It's not a spoiler to tell you that the final 10 minutes of "Flavor of Happiness" are almost completely silent--that’s the kind of movie it is. Matsuhiro Mihara wrote and directed it for adults; It’s the flipside of the coin from a formulaic and insipid film like “The Ramen Girl,” following roughly the same narrative ground but in a way which is fresh, calm, and most of all, believably human. I loved it.
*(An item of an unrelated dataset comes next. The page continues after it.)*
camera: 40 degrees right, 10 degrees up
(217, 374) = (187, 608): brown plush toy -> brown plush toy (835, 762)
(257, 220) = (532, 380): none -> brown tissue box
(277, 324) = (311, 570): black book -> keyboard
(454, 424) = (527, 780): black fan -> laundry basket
"Shiawase no Kaori" (internationally known as "Flavor of Happiness", though a more literal translation might be "Aroma of Happiness") follows Takako (Miki Nakatani), an executive with a department store chain who is tasked with finding recipes for a new in-store Chinese restaurant. Her target is Little Shanghai, a small but well-regarded shop run by taciturn owner/chef Wang Qingkuo (Tatsuya Fuji) who has no interest in cooking for anyone unless he can see them enjoy his food. Takako is persistent, making the trip to eat his food for lunch each day for weeks, and in time earns a begrudging Wang’s respect. When he has a stroke and is told he can no longer work at the pace he’s accustomed to, the restaurant temporarily closes and Takako realizes that the food matters more to her than the potential contract, and asks him to teach her to cook.
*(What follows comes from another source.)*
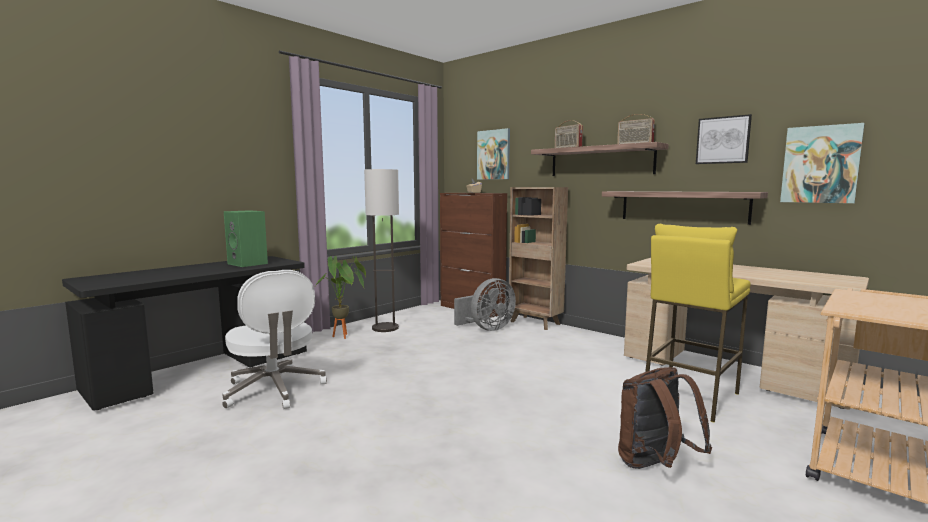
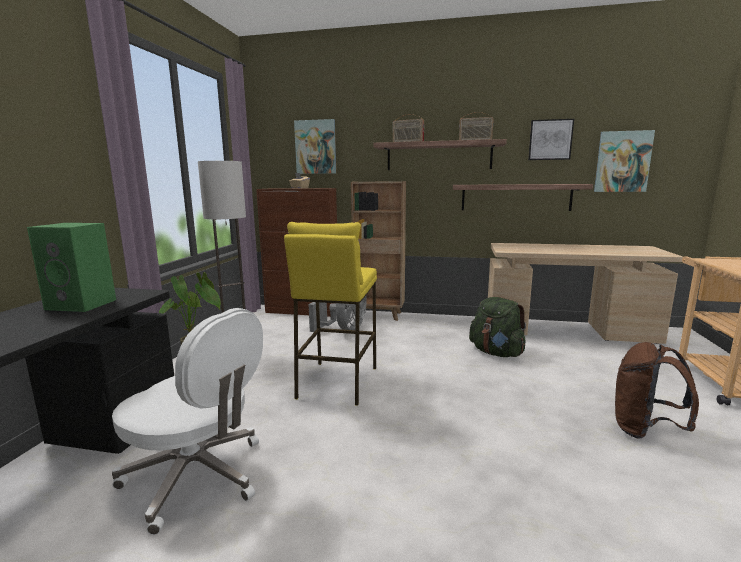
camera: 30 degrees left, 5 degrees up
(604, 373) = (496, 353): none -> green backpack
(689, 397) = (575, 359): yellow stool -> yellow stool (336, 382)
None of that is interesting in and of itself―quite the opposite, it’s practically cookiecutter. But the magic of “Flavor of Happiness” is in the execution. Fresh off her award-winning turn in “Memories of Matsuko,” Nakatani does the bulk of her acting with her eyes, and there’s never a question that her Takako has more going on than what’s being verbalized. Likewise her onscreen sensei: Fuji, playing a Chinese immigrant (and speaking a steady and deliberate Japanese with a Chinese accent), is a model of coiled restraint. At times practically vibrating with inner rage at his inability to do the work he’s done all his life, he only unleashes it once―fresh from a stumble that sends him to the ground, he responds to the young attendant who helps him up by howling “DAIJOBU” at a volume that brings the hustle of the hospital to a halt. The movie features two characters who, despite daily interaction with others, lead solitary and insular lives. Each is at a crossroads, facing choices that are unwelcome but inevitable. Deeply sober and adult choices, made bearable only because of one another.
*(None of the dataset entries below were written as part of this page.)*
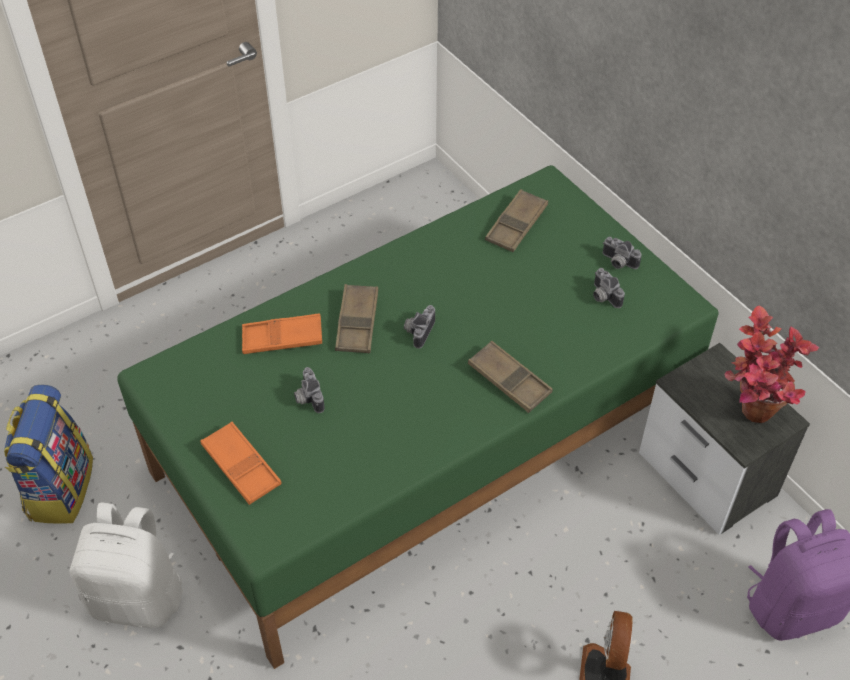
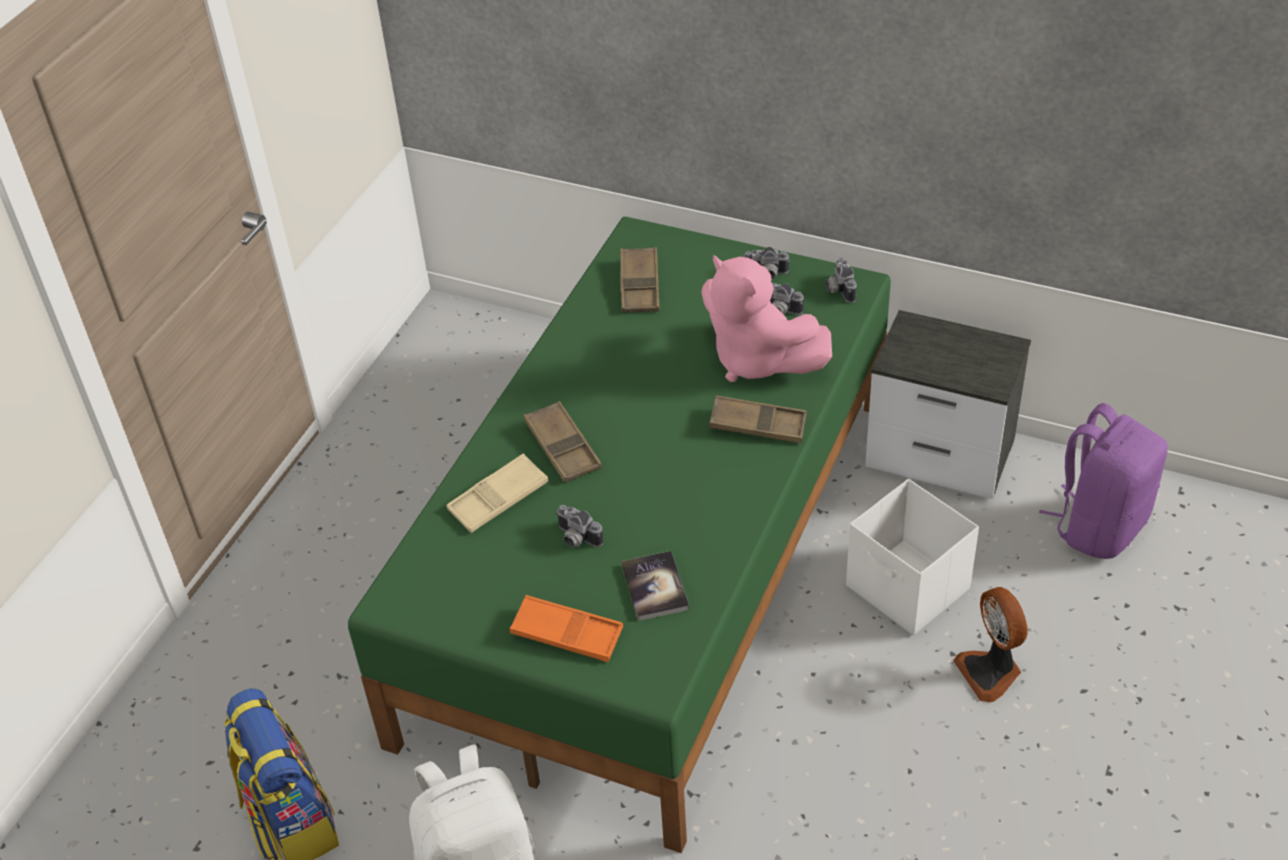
camera: 30 degrees left, 5 degrees down
(282, 338) = (498, 499): orange tray -> beige tray
(329, 466) = (655, 587): none -> book
(418, 331) = (630, 425): camera -> camera (838, 289)
(553, 327) = (757, 359): none -> pink plush toy
(594, 569) = (908, 589): none -> white storage box
(748, 418) = (977, 361): potted plant -> none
The film ignores the broader political overtones of its characters and their choices. A Chinese living in Japan may face challenges stemming from old prejudices; A woman choosing to leave the income and responsibility of an executive position to go work in a kitchen might strike some as a politically charged feminist anti-icon. But the film is so personal, so of these characters as individuals, that the greater world around them doesn’t creep in to inform their story. There are supporting roles and several of them are fun, but the intensity of the relationship between Takako and Wang―how they need one another in a specific, even symbiotic way―is what makes the movie work so well.
On paper, the arc of the film looks like any other “learn a skill, excel in life” Japanese feel-good story. It’s much more. Mihara has crafted a movie about broken people who heal as a result of their mutual need and mutual support; “Flavor of Happiness” is a quiet but completely satisfying tale of personal growth. The usual maudlin hysterics and joyous theatrics of the genre are completely absent, replaced with the calm of personal accomplishment and the quiet comfort of finding out who you are, and where you belong.